We hosted pop-up budget discussion events on the West and South sides of the city, where people are more often than not left out of the conversation on the investments their communities deserve.
We created a circle every time we talked, to get rid of hierarchies. We offered food and water to meet people’s needs. We honored and held disagreement in a way where no one's experience was disposable. As youth facilitators of these pop-ups, we could actually just have conversations, instead of participants worrying about saying “the right thing.” We were able to break down barriers and really connect. We saw and heard young people’s passions emerge.
Another element of our people’s budget discussions/pop-ups involved interactive art stations that allowed young people to visualize what our futures could be. A future where they could have the freedom to imagine—what if policing isn’t a part of the equation? One station was a collective community mural where people could paint and write their responses to the question, "What does a community need to be safe and thriving?" Another station was a fun button-making table, where people could make premade or custom buttons with slogans of their own choosing. Finally, there was the t-shirt printing station, my personal favorite, because you take the message home and spread your truth.
Youth who participated in these art activities first were even more open to ideas around defunding police once we began discussing together. That’s because they had actually taken the time to visualize some alternatives of what community wellness and safety could look like.
We also had a budget activity where we gave young people the chance to create a budget together. We gave them tokens that they could then allocate to different categories, each representing portions of the discretionary Chicago budget. Those included health, early childhood education, housing, infrastructure, community resources, and carceral systems (aka policing!).
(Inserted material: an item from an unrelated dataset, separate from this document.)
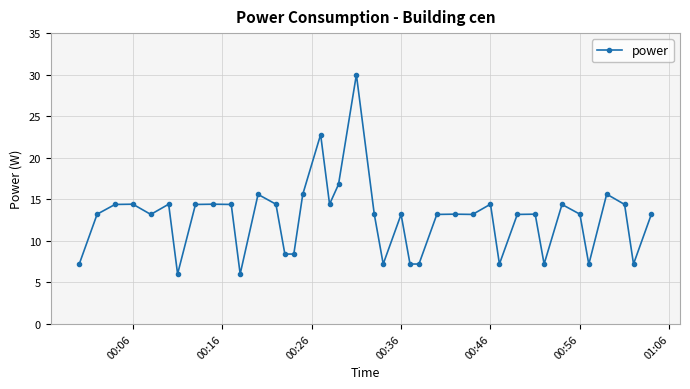

What is the difference between the maximum and minimum values?

24.0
Once everyone had allotted their tokens, people had the chance to debate whether they wanted to rearrange or move them so they could come up with a budget everyone present agreed on. An overwhelming majority made a consensus decision to prioritize funding in community resources, health, and housing. Policing received zero or a single percentage point of the people's budget in each youth pop-up—and frequently the most passionate debate was whether to give just one token to the police.
When we tallied up all the people that took part in the activity over the summer, we found that the priorities of people in Black and Brown communities in Chicago were extremely different from how the city is currently proposing to allocate resources. As you’ll see in this graph, they’re almost opposites!
For many young people, in Chicago, the city budget may seem like a distant debate that’s only meant for elected officials. But where the funding goes impacts every Chicagoan.
With the COVID-19 pandemic causing mass disruption to the day-to-day lives of everyday people, a social net of support was actually offered by the federal government in the form of the CARES Act. Unfortunately, Chicago has spent much of this COVID relief on the wrong priorities. Of the $600 million dollars Chicago received, over $280 million went to police overtime pay--when many in our communities did not want their presence during the uprisings after the police killing of George Floyd, terrorizing Black youth who dared to protest and demand what they need
Today, people across Chicago are calling for the next round of federal COVID relief to fund life-sustaining resources, such as hospital technology, health grants, emergency housing grants, child care, and other vital programs to ease COVID-19's disruption—NOT to more policing or to paying off debt to big banks.
That’s what the Chicago Rescue Plan—an ordinance backed by community organizations and several city officials—proposes to do. But the Mayor has yet to support it. Young people in Chicago know what we need to keep our communities healthy and safe—and it’s time our mayor finally listened to us.